TASK:
Return, with both end lines included, exactly what the data below holds from the line with "right wrist: (66, 222)" through the line with "right elbow: (108, 394)", though not the pictures.

Collected data:
○ ○ ○

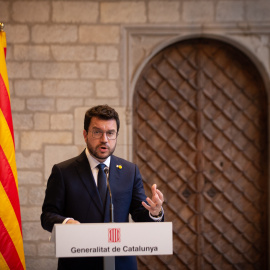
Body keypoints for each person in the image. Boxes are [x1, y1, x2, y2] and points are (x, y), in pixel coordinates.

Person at [41, 104, 164, 270]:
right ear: (85, 135)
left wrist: (154, 213)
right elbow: (47, 216)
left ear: (116, 136)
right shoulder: (63, 172)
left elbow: (139, 213)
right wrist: (66, 222)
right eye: (97, 132)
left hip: (121, 264)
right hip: (79, 264)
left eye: (110, 133)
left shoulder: (129, 171)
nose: (104, 139)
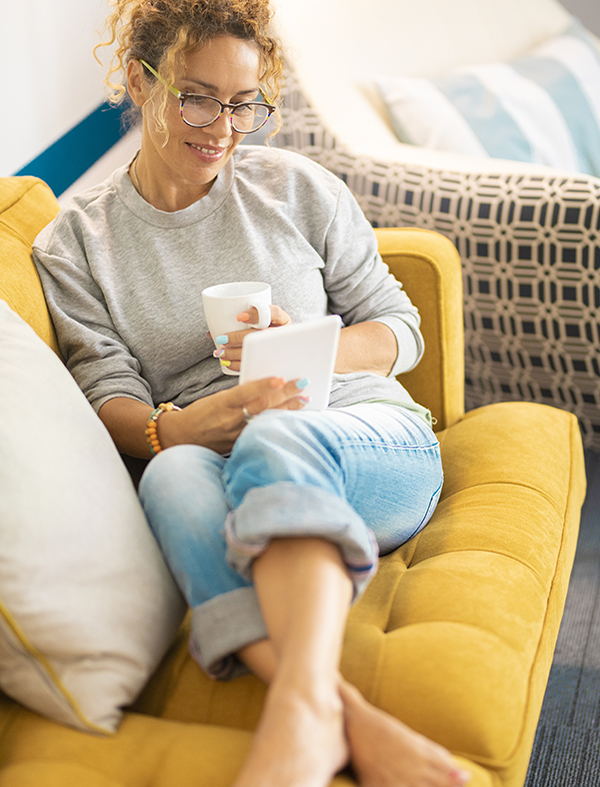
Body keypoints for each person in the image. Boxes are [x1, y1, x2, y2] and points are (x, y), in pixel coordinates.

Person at [32, 2, 471, 786]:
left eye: (243, 104)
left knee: (274, 435)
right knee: (168, 474)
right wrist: (179, 428)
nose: (223, 129)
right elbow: (108, 394)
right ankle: (339, 710)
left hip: (364, 436)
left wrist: (302, 343)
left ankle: (299, 714)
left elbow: (402, 328)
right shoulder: (76, 243)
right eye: (199, 97)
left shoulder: (295, 188)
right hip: (218, 453)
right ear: (141, 79)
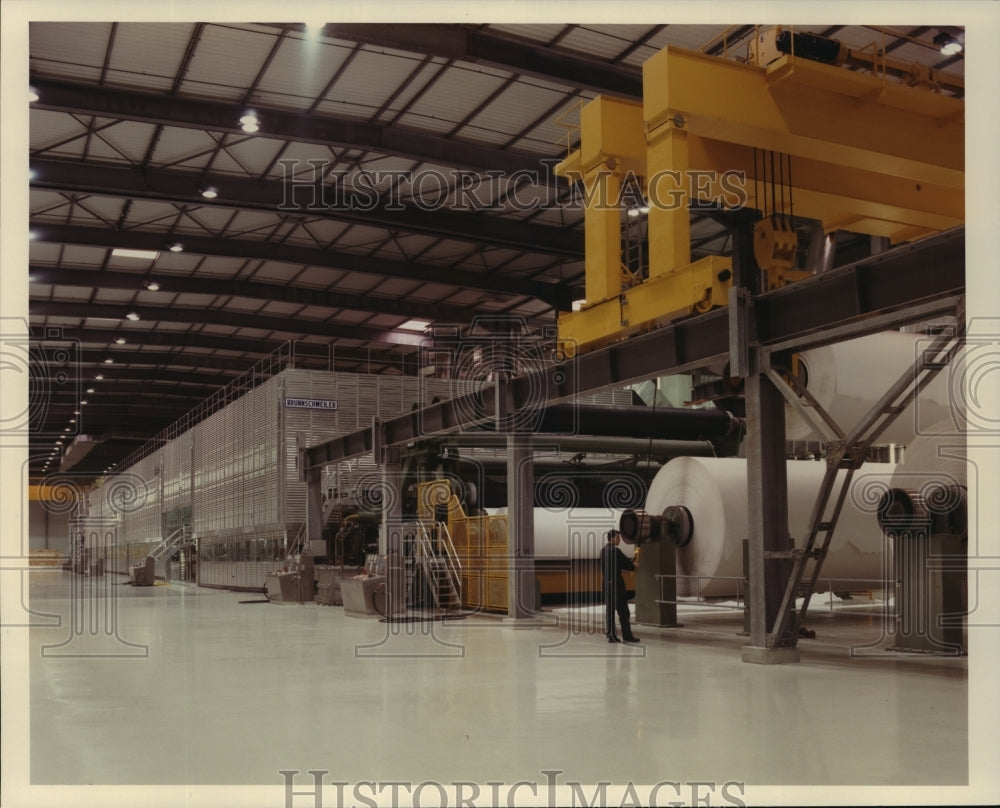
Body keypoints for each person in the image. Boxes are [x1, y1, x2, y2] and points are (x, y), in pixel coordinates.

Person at [599, 529, 639, 643]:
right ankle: (627, 636)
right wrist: (634, 565)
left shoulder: (603, 551)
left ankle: (611, 635)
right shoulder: (616, 551)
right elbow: (629, 566)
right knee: (623, 612)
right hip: (617, 586)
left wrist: (630, 563)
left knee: (610, 611)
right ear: (611, 538)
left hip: (606, 585)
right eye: (618, 538)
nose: (619, 540)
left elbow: (619, 563)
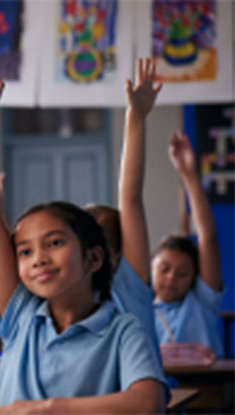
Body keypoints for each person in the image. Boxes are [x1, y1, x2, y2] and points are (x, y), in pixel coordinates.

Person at [0, 53, 167, 413]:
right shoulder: (23, 313)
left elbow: (148, 402)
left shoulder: (123, 330)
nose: (38, 257)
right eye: (24, 251)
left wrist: (47, 409)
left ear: (94, 257)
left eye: (55, 243)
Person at [86, 57, 163, 354]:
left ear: (117, 254)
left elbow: (129, 197)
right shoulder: (72, 297)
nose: (87, 254)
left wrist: (136, 118)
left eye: (98, 245)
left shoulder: (128, 286)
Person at [152, 131, 224, 357]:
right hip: (157, 392)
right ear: (151, 267)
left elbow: (207, 238)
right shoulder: (139, 309)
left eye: (182, 273)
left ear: (195, 278)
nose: (171, 278)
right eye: (164, 269)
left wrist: (189, 174)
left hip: (206, 390)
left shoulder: (201, 301)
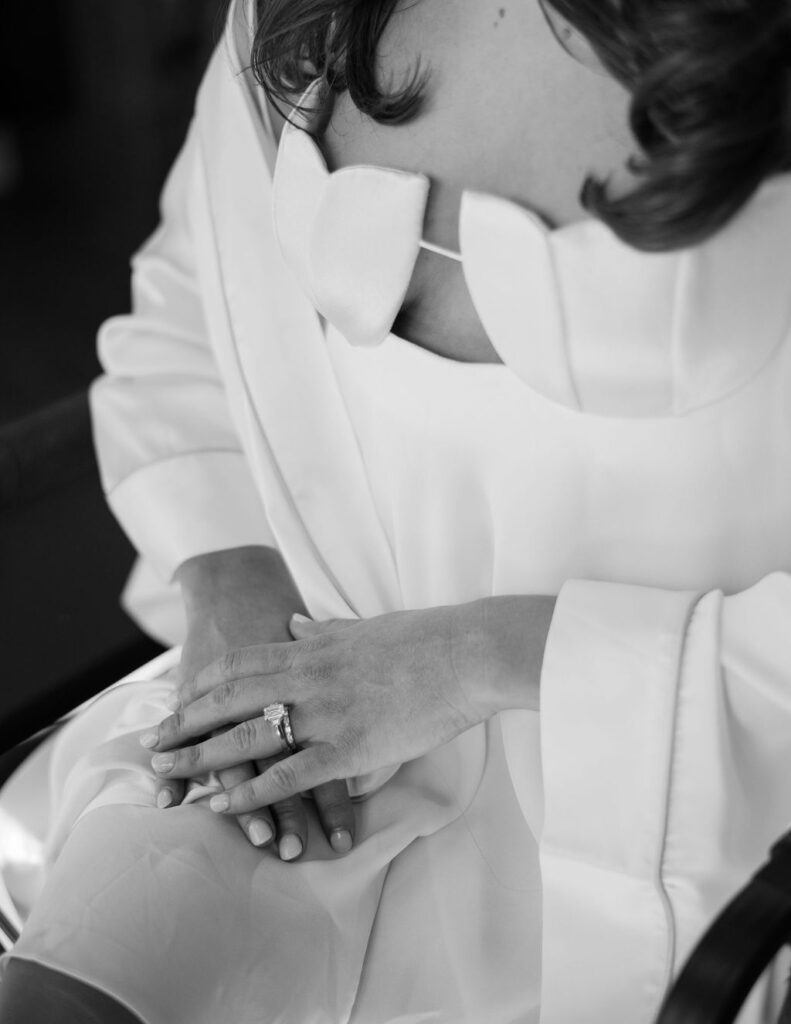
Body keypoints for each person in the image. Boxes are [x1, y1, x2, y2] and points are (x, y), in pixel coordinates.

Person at [2, 0, 791, 1021]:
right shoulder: (294, 14)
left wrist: (471, 658)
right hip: (314, 729)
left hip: (698, 804)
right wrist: (234, 583)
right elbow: (192, 300)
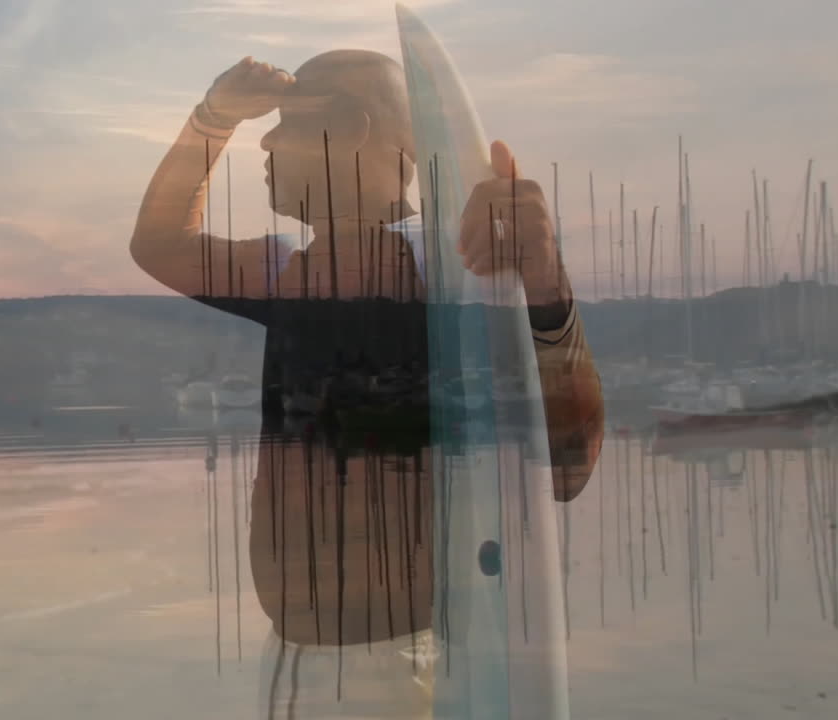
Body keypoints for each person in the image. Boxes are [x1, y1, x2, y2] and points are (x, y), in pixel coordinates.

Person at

○ ○ ○

EXPECTED OUTPUT:
right wrist: (66, 222)
right eye: (97, 132)
left hip: (121, 264)
right hip: (79, 264)
left eye: (110, 133)
left shoulder: (129, 171)
nose: (104, 139)
Body keypoints for each person in the image. Boxes are [x1, y1, x2, y2] and points are (x, y), in pixel coordinates.

Person at [32, 2, 471, 786]:
left eye: (243, 104)
left knee: (274, 435)
right knee: (168, 474)
right wrist: (179, 428)
nose: (223, 129)
right elbow: (108, 394)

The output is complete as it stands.